かつて、『西尾幹二のインターネット日録』というサイトが震源地となり、「空白の10分間」をめぐって激烈なる論争が交わされました。その論争をトレースしていた私を驚かせたのは、西尾幹二氏という保守系著名人を抱くサイトの「BBS」が、ある一人の”無名人”(gori氏)の「ブログ」に完敗してしまったということです。 「BBS」側は、コメントやトラック・バックを禁止したり、掲示板を数度にわたって移動したり、投稿を削除したり、IPを晒したり、果てはgori氏等を投稿禁止にしたり,遂には「BBS」自体を実質的に閉鎖したりと、手をかえ品をかえ対策を講じたようです。
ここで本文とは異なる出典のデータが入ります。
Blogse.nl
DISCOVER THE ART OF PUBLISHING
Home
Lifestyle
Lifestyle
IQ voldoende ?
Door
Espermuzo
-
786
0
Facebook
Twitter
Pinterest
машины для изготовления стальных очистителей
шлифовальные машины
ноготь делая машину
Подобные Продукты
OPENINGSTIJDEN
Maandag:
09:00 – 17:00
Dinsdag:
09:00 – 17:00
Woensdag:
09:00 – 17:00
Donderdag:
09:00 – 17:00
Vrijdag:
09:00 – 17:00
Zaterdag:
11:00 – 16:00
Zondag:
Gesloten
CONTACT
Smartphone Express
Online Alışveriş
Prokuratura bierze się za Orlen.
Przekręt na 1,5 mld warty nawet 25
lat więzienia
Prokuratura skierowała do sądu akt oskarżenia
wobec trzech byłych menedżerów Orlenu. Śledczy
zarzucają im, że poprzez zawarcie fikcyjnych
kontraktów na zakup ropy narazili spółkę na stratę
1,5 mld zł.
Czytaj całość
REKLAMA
対して「ブログ」側は終始、言説のみで対抗するという正攻法一本槍でした。 それにもかかわらず、私がみた限りでは、「BBS」においてなされた膨大な”論議”からえられた収穫・成果はゼロでした。対して「プログ」側は、要所〃で確実にポイントを稼いでいましたね。 結局は、(たぶん、『西尾幹二のインターネット日録』側の主導で)裏でgori氏と”手打ち”を行って事をおさめたようですが、もしgori氏がその裏の提案を蹴っていたら、『西尾幹二のインターネット日録』は危ないところだったと思います。私の知人(保守系、右派です)などは、『西尾幹二のインターネット日録』側は「恥の上塗り(表の論争で敗北したうえに、裏で取引をして問題を有耶無耶にした)」をやったと憤慨しておりましたが。 ともあれ、「ブログ」の威力というものを見せ付けられた一件でした。
ただ一人が主催する「ブログ」が多人数が参加し管理する「BBS」に勝利した・・・・この「事実」をどう解釈し、「南京事件」関連が新たに加わる今後の当サイトの運営にあたってどう参考にするかですね。